═══ SUPPLIED RECORDS

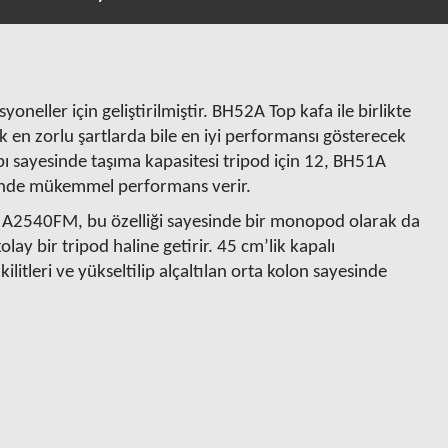
eller için geliştirilmiştir. BH52A Top kafa ile birlikte
ak en zorlu şartlarda bile en iyi performansı gösterecek
apı sayesinde taşıma kapasitesi tripod için 12, BH51A
zeminde mükemmel performans verir.
n A2540FM, bu özelliği sayesinde bir monopod olarak da
ay bir tripod haline getirir. 45 cm’lik kapalı
litleri ve yükseltilip alçaltılan orta kolon sayesinde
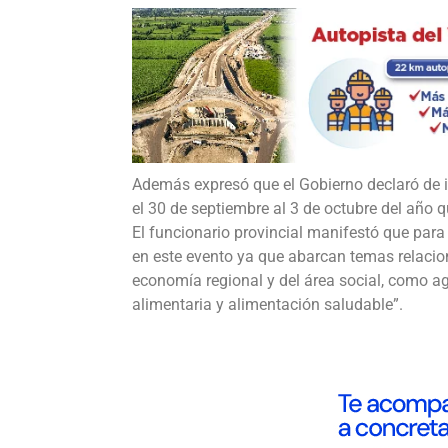
Además expresó que el Gobierno declaró de in
el 30 de septiembre al 3 de octubre del año 
El funcionario provincial manifestó que para 
en este evento ya que abarcan temas relacio
economía regional y del área social, como ag
alimentaria y alimentación saludable”.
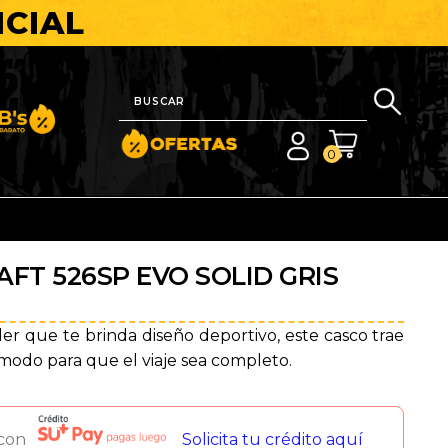
ICIAL
nito y Barato
0
FT 526SP EVO SOLID GRIS
ler que te brinda diseño deportivo, este casco trae
ómodo para que el viaje sea completo.
 con
Solicita tu crédito aquí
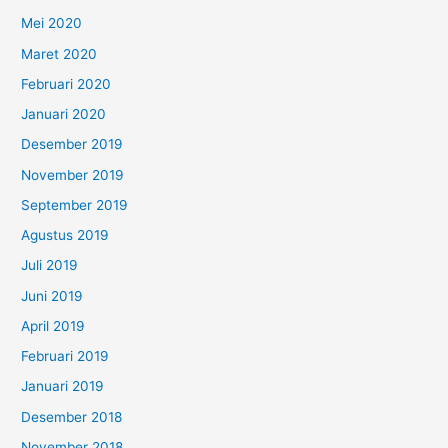
Mei 2020
Maret 2020
Februari 2020
Januari 2020
Desember 2019
November 2019
September 2019
Agustus 2019
Juli 2019
Juni 2019
April 2019
Februari 2019
Januari 2019
Desember 2018
November 2018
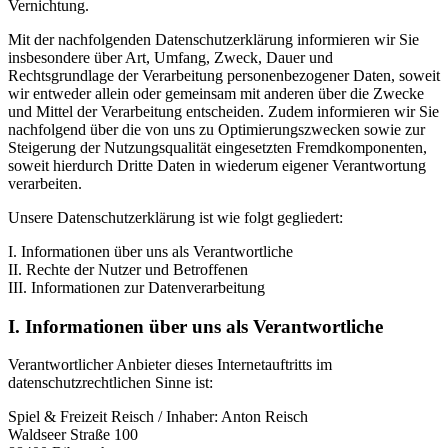
Vernichtung.
Mit der nachfolgenden Datenschutzerklärung informieren wir Sie
insbesondere über Art, Umfang, Zweck, Dauer und
Rechtsgrundlage der Verarbeitung personenbezogener Daten, soweit
wir entweder allein oder gemeinsam mit anderen über die Zwecke
und Mittel der Verarbeitung entscheiden. Zudem informieren wir Sie
nachfolgend über die von uns zu Optimierungszwecken sowie zur
Steigerung der Nutzungsqualität eingesetzten Fremdkomponenten,
soweit hierdurch Dritte Daten in wiederum eigener Verantwortung
verarbeiten.
Unsere Datenschutzerklärung ist wie folgt gegliedert:
I. Informationen über uns als Verantwortliche
II. Rechte der Nutzer und Betroffenen
III. Informationen zur Datenverarbeitung
I. Informationen über uns als Verantwortliche
Verantwortlicher Anbieter dieses Internetauftritts im
datenschutzrechtlichen Sinne ist:
Spiel & Freizeit Reisch / Inhaber: Anton Reisch
Waldseer Straße 100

══════

◆ **WHAT IS NEEDED**:
Only a number is wanted here: how many lines of the material contain the string "için".

◆ **RESPONSE TO THIS EXERCISE**:
2